Depuis le renforcement de l’obligation vaccinale, la loi prévoit 11 vaccins obligatoires pour les enfants nés à partir du 1 janvier 2018, mais pour ceux nés avant cette date la loi reste inchangée et prévoit toujours 3 vaccins obligatoires.

11vaccinsobligatoireslajusticesaisit.jpgAlors que la réticence de la population grandit suite aux nombreux scandales sanitaires successifs concernant les produits pharmaceutiques (Depakine, Distilbène, H1N1, Lévothyrox, Médiator, Meningitec, …), après la publication des analyses des plusieurs vaccins qui ont décelé la présence de composés inexpliqués, et face au manque d’information, l'UNACS a adressé une requête auprès du Ministère des solidarités et de la Santé.

La demande de l'UNACS a pour objet d’obtenir des réponses pour que chaque citoyen puisse d’une part savoir ce qu’il reçoit, ou fait recevoir à ses enfants, en termes d’adjuvants quels qu’ils soient, et puisse d’autre part connaître les conséquences sur la santé de l’addition concomitante d’aluminium et autres adjuvants, répétée plusieurs fois, à quelques semaines d’intervalle.
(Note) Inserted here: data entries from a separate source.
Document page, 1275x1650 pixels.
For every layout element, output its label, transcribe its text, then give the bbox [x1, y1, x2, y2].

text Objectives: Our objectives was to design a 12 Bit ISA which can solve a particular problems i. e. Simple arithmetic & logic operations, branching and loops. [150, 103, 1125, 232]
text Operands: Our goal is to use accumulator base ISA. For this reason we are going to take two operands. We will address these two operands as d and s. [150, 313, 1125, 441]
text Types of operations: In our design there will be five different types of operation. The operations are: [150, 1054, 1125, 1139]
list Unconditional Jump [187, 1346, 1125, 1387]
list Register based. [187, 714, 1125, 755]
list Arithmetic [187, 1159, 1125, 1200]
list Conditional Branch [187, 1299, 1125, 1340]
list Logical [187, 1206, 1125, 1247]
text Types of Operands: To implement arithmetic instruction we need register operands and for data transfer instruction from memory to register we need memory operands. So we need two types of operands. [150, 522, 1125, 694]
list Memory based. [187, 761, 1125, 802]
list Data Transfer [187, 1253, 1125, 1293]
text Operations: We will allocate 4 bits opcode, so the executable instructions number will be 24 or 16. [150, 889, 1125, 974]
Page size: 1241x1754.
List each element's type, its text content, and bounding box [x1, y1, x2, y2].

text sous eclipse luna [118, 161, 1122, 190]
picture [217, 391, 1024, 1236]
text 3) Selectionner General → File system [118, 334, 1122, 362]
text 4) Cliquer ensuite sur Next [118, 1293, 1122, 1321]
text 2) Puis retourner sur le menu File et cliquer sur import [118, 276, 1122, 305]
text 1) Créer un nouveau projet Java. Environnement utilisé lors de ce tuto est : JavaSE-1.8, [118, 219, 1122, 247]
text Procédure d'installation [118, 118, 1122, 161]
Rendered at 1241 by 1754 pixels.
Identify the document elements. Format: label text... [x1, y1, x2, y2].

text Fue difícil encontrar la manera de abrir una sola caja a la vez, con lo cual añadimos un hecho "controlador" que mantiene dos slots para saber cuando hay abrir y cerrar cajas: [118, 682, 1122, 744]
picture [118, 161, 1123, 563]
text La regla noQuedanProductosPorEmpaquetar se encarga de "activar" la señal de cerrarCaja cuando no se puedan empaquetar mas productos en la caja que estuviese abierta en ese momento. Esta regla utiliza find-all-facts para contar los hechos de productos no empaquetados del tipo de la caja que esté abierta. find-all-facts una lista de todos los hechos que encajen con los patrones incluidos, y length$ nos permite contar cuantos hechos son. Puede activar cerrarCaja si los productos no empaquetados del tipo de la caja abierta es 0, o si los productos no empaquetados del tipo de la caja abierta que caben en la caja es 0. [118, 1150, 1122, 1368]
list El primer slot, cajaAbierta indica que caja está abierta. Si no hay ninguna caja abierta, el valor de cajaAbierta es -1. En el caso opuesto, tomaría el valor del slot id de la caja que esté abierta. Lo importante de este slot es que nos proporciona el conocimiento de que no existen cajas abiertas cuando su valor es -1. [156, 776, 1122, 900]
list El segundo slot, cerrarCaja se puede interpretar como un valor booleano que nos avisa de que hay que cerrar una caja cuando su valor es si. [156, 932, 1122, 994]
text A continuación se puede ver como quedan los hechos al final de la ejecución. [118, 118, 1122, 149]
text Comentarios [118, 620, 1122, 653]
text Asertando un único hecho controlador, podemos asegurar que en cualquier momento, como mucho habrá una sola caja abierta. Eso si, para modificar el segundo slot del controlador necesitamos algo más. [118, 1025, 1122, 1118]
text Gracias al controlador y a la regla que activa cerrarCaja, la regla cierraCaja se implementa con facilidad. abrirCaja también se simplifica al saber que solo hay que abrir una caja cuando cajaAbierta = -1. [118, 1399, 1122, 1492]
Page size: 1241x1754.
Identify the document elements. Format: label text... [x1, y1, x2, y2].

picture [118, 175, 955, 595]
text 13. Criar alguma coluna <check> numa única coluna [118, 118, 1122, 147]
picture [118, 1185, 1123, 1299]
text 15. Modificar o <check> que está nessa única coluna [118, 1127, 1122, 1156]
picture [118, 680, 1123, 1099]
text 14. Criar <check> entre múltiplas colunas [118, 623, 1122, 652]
Selon Madame la ministre, les réponses attendues se trouvent à disposition sur Internet, dans les notices explicatives des vaccins et sont expliquées dans les dispositions des articles R 5121-149 et R 5121-21 du Code de la Santé Publique. C’est sur la base de cette analyse plus que superficielle que le Ministère des solidarités et de la Santé a conclut au rejet de la requête.

Toutefois, il apparaît indispensable aujourd’hui que chaque citoyen puisse être en mesure de connaître la quantité maximale autorisée au-delà de laquelle la toxicité est officiellement reconnue. Car à l'heure actuelle, ni les dispositions réglementaires du Code de la Santé Publique, ni les notices accompagnant les vaccins, ni les demandes d’autorisations de mise sur le marché déposées par les laboratoires pharmaceutiques, n’informent le public des conséquences éventuelles sur la santé humaine des adjuvants et autres composés injectés.

Dans ce contexte d’enjeux de santé publique où il en va de l’intérêt général, l’UNACS saisit le tribunal administratif de Paris car imposer un produit pharmaceutique sans garantie sur sa sécurité est contraire au devoir de protection des populations.